* **Исходный текст**
——————

Сталин имел достаточно здравого смысла, чтобы не создавать ненужные трудности.
- Нет, товарищ Василевский, секретить уставы не будем, - сказал он. Немцы все равно воевать будут не по нашим, а по своим уставам. А тактику раскрыть по уставам нельзя, так как тактика конкретного боя должна исходить из конкретной обстановки. Но только... - он положил руку на устав - вот беда... поразбросают наши командиры уставы по полям боя. Не напасешься... А знаете что, тов. Василевский, давайте установим поэкземплярную нумерацию. И выдавать как имущество, вместе с полевой сумкой. И в вещевую ведомость записывать, и проверять наличие и взыскивать за потерю - материально и дисциплинарно. - Так всю войну и делалось. Но после войны кому-то показалось непорядком, что литература числится за вещевым отделом. Перевели в библиотеку. А так как уставы имеют поэкземплярную нумерацию, то их присоединили к литературе "для служебного пользования". Затем пришло время, когда литература для служебного пользования была уравнена с секретной. Так и "боевой устав пехоты" стал секретным. Так разумная мера превращена бюрократами в глупость.
Вспоминая хрущевское утверждение о военной неграмотности Сталина, Петр Пантелеймонович говорил: "Нет, Петро, это неправда, что Сталин не разбирался в военном деле. Ротой он, может, и не сумел бы командовать, но на своем месте он понимал лучше, чем кто-нибудь из нас, его окружавших. Если в каком вопросе ему было что-то неясно, он спрашивал. Он никогда не стеснялся спрашивать. По одному и тому же вопросу спрашивал нескольких человек. И всегда умел выбрать лучшее из предложений или давать свое оригинальное решение.
И людей он умел подбирать. Вот хотя бы и с Василевским. Чтобы заметить способности и не считаясь ни с чем поднять на такую высоту, надо быть Сталиным.
Мы до позднего вечера сидели, беседуя. Лился и лился рассказ не о вожде, а о человеке. Я не могу все пересказать потому, что многое выветрилось из головы, и ввиду того, что пишу я не воспоминания о Сталине. Я хочу лишь показать читателю, какими мы подошли к XX съезду. Мы только прослушали страшный доклад о преступлениях Сталина и, несмотря на это, мы сидели и с увлечением вспоминали о нем только хорошее, стремились снять с души тяжкий осадок от прослушанного доклада.

——————

(Сохранённые записи)

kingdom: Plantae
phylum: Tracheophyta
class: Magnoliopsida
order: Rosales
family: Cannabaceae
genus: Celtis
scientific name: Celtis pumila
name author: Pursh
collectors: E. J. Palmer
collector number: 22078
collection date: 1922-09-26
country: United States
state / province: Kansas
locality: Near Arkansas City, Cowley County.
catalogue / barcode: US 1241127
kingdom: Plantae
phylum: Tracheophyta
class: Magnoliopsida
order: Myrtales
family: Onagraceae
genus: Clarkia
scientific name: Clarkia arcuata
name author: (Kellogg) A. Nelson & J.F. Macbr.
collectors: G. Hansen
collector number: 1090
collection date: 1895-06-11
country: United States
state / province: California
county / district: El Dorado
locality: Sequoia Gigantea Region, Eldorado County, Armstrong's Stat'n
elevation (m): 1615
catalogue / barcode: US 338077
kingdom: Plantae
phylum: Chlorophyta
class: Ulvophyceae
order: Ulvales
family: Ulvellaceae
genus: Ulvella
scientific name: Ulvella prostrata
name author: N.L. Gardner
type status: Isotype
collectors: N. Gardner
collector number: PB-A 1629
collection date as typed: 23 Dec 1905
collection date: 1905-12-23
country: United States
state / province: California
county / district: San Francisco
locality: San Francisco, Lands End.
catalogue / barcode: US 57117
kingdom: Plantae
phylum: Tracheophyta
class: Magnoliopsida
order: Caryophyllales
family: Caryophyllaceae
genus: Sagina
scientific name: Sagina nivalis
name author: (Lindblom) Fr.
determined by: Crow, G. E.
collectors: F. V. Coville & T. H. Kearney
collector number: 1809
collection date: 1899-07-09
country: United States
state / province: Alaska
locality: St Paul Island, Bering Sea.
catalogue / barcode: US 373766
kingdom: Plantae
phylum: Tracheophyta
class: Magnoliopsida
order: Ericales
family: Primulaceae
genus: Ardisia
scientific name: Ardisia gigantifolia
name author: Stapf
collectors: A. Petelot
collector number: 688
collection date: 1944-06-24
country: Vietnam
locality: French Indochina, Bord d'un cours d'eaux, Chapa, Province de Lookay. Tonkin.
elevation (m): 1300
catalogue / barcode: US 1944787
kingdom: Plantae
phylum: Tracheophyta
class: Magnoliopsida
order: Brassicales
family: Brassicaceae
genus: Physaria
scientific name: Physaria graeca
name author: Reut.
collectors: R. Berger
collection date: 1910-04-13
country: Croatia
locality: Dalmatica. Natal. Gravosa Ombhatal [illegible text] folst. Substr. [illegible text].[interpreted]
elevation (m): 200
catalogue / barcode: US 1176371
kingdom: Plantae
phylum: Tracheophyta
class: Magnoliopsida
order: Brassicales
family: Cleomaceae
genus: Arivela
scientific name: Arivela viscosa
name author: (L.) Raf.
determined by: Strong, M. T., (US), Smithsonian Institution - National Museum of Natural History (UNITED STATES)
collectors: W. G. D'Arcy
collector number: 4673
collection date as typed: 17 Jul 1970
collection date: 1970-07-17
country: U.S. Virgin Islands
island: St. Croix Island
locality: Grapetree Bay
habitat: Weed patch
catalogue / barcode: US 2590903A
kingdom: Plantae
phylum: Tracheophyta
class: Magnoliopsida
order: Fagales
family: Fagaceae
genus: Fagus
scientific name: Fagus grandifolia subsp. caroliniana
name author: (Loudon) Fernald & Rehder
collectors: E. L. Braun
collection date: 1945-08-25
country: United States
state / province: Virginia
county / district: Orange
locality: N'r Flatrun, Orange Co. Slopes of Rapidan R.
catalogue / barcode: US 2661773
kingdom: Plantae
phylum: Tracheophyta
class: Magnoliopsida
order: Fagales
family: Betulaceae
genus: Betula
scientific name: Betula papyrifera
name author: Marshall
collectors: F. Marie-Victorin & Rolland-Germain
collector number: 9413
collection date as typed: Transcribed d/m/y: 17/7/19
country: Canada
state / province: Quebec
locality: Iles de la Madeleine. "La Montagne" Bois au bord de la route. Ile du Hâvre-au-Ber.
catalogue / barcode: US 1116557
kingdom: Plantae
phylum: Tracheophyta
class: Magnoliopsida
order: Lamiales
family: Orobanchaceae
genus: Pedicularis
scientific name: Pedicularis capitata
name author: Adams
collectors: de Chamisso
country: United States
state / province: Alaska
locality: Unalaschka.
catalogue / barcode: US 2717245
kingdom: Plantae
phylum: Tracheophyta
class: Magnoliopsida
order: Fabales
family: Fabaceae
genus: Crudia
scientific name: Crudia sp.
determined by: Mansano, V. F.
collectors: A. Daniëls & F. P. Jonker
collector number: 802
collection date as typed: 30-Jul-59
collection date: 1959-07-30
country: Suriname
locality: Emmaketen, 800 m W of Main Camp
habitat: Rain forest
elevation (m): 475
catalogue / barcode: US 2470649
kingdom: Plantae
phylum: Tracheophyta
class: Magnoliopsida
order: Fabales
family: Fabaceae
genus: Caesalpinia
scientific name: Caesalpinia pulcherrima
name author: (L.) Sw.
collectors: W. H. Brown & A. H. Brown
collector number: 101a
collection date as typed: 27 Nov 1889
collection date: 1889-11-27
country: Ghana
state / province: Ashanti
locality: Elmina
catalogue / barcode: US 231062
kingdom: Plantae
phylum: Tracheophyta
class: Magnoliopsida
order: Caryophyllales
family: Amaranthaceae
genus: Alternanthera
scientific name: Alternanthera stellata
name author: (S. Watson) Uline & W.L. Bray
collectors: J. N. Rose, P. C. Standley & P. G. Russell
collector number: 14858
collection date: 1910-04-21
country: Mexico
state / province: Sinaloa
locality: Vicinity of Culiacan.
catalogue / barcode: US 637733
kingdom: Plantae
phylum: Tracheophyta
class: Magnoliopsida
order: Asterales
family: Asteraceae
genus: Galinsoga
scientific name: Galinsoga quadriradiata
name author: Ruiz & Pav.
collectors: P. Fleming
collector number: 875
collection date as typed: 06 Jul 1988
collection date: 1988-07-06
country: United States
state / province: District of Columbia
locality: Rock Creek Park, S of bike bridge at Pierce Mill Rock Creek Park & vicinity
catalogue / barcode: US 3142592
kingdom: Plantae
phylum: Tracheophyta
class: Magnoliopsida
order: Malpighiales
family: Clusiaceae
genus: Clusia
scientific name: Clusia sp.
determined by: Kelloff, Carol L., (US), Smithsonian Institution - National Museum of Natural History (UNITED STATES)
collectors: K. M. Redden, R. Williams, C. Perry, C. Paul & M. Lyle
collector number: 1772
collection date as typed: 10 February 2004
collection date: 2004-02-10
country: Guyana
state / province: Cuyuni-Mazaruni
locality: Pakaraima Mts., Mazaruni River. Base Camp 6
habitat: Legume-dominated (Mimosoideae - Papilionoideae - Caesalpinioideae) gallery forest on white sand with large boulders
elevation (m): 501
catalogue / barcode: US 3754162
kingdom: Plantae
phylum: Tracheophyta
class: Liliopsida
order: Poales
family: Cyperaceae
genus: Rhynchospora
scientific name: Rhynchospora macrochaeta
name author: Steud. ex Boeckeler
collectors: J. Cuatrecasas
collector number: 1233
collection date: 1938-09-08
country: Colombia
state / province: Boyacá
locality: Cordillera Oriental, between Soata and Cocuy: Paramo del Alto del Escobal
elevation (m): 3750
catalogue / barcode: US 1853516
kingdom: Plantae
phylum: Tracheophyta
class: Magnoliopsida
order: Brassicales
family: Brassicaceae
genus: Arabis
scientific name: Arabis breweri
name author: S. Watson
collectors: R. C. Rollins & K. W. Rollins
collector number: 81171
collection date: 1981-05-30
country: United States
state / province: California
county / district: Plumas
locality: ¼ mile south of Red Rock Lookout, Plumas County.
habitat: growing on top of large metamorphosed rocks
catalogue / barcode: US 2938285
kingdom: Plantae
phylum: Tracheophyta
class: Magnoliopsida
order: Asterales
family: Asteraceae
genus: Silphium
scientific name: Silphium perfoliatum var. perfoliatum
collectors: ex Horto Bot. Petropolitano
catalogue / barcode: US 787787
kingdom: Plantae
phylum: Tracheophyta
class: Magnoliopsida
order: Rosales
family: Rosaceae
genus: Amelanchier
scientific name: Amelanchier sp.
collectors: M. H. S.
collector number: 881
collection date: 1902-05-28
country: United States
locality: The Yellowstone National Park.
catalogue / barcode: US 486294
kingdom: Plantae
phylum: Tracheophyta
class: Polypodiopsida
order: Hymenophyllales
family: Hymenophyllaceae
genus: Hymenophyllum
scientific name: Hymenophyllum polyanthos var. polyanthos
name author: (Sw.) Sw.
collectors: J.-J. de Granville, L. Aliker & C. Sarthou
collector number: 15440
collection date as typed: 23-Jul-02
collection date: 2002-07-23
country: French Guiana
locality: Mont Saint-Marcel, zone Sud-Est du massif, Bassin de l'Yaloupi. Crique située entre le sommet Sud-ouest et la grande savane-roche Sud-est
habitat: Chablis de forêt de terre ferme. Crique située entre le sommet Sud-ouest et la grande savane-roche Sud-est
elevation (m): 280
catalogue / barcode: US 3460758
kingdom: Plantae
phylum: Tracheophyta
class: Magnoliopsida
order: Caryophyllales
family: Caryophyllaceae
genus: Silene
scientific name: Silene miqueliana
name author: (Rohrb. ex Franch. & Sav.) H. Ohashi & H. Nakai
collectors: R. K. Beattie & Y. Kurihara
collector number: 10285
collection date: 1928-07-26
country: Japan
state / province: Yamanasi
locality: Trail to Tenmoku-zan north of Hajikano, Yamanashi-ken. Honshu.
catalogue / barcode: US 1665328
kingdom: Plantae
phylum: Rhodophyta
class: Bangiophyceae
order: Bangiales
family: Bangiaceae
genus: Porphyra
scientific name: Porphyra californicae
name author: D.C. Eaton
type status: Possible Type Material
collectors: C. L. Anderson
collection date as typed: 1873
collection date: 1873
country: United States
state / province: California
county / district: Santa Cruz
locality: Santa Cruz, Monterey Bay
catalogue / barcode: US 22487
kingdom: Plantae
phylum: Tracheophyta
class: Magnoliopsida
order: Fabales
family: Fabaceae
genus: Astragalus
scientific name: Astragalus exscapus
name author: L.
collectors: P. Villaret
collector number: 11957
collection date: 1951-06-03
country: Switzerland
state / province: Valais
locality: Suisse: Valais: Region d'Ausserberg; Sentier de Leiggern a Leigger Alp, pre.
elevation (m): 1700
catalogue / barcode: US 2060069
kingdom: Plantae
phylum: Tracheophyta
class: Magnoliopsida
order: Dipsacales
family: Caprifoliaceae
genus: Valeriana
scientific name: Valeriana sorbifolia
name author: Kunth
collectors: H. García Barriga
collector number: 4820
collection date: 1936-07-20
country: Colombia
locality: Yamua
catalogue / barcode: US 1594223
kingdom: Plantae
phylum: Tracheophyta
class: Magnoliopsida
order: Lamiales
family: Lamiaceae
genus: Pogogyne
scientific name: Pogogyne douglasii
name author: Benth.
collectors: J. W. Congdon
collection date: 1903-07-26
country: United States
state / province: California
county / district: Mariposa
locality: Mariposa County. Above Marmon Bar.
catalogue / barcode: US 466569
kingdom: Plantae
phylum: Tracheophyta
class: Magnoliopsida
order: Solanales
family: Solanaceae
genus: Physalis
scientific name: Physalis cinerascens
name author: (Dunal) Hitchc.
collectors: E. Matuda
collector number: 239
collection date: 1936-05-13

——————

* **Задания и упражнения**
1 > Ответьте по исходному тексту на три вопроса:
(а) Что Сталин предложил установить для уставов, чтобы командиры не разбрасывали их по полям боя?
(б) К какой литературе присоединили уставы после того, как их перевели в библиотеку?
(в) Чего, по словам Петра Пантелеймоновича, Сталин никогда не стеснялся?
2 > Повторите дословно отрывок исходного текста от слов «Мы до позднего» до слов «от прослушанного доклада.».
Записи для работы не понадобятся.

* **Ответы к заданиям**
1 >
(а) Поэкземплярную нумерацию.
(б) К литературе «для служебного пользования».
(в) Спрашивать.

2 >
Мы до позднего вечера сидели, беседуя. Лился и лился рассказ не о вожде, а о человеке. Я не могу все пересказать потому, что многое выветрилось из головы, и ввиду того, что пишу я не воспоминания о Сталине. Я хочу лишь показать читателю, какими мы подошли к XX съезду. Мы только прослушали страшный доклад о преступлениях Сталина и, несмотря на это, мы сидели и с увлечением вспоминали о нем только хорошее, стремились снять с души тяжкий осадок от прослушанного доклада.